(Records from a data collection)
· · ·
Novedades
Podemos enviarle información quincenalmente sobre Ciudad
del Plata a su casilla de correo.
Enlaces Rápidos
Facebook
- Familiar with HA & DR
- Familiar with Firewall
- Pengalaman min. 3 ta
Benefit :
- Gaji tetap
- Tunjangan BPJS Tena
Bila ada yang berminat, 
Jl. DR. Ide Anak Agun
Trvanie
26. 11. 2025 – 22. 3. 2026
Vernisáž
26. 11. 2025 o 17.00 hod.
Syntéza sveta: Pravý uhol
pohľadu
· · ·
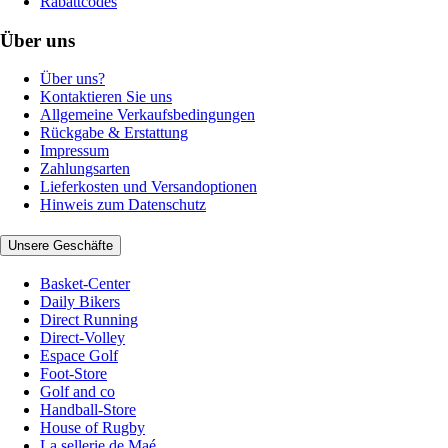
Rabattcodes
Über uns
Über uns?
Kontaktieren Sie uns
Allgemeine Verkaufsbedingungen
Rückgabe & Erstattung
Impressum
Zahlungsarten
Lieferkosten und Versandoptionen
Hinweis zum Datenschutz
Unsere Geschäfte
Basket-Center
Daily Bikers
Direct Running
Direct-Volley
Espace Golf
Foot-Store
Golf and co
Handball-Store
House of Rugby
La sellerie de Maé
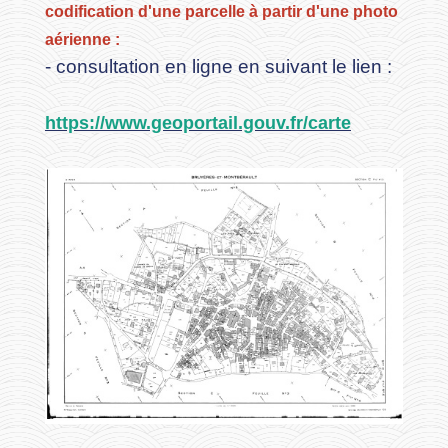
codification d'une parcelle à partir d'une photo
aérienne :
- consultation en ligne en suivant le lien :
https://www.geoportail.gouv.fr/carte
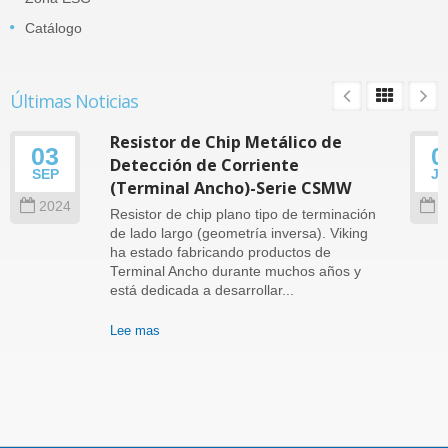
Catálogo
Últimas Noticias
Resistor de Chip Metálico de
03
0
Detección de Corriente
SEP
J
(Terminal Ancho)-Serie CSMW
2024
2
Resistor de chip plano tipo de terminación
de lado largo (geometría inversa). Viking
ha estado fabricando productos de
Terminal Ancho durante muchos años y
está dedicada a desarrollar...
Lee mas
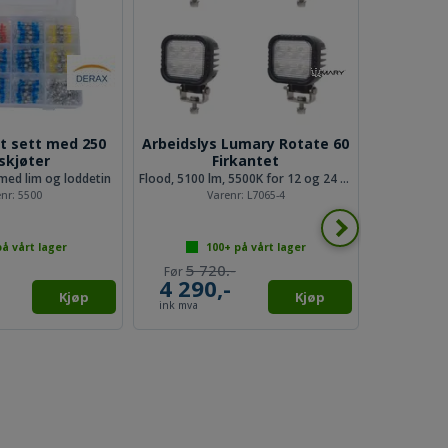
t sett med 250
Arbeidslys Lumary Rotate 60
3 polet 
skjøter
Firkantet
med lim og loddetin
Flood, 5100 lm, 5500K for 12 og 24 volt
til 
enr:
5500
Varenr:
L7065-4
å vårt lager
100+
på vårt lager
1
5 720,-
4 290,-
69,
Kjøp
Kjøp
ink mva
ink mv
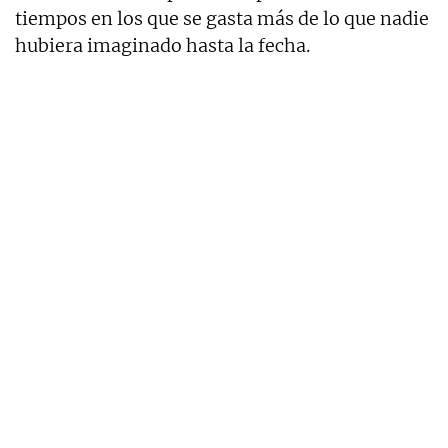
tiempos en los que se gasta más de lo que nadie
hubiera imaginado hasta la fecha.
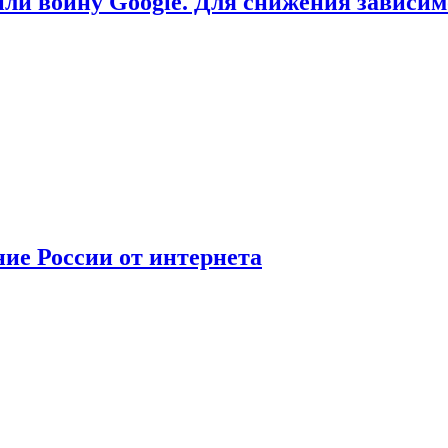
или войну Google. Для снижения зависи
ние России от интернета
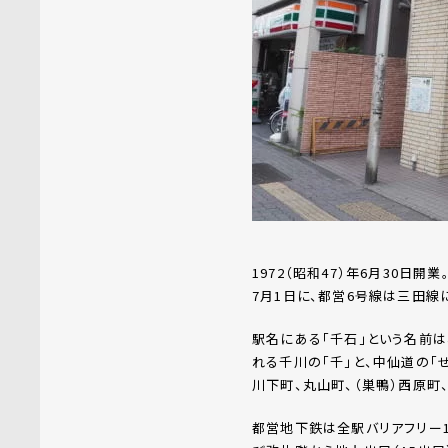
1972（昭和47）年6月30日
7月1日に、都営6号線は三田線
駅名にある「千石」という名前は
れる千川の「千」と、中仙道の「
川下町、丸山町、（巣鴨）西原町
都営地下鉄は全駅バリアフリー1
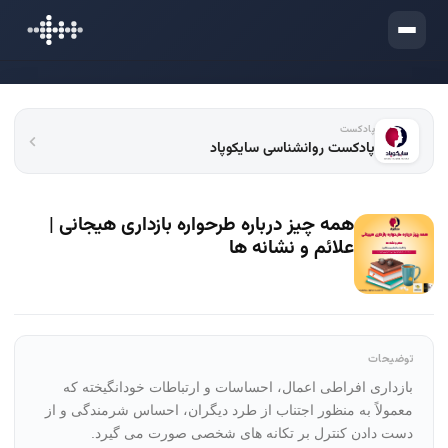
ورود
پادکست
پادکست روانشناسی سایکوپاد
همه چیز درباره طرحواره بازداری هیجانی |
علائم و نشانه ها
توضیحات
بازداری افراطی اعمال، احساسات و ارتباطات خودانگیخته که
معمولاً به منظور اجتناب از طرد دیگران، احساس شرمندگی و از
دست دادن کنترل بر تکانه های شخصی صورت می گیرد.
· · ·
## Exercise directions
The required output is every line above from the one with "معمولاً به منظور" down to the one with "دست دادن کنترل", restated word for word, ends included.

## Answer space
معمولاً به منظور اجتناب از طرد دیگران، احساس شرمندگی و از
دست دادن کنترل بر تکانه های شخصی صورت می گیرد.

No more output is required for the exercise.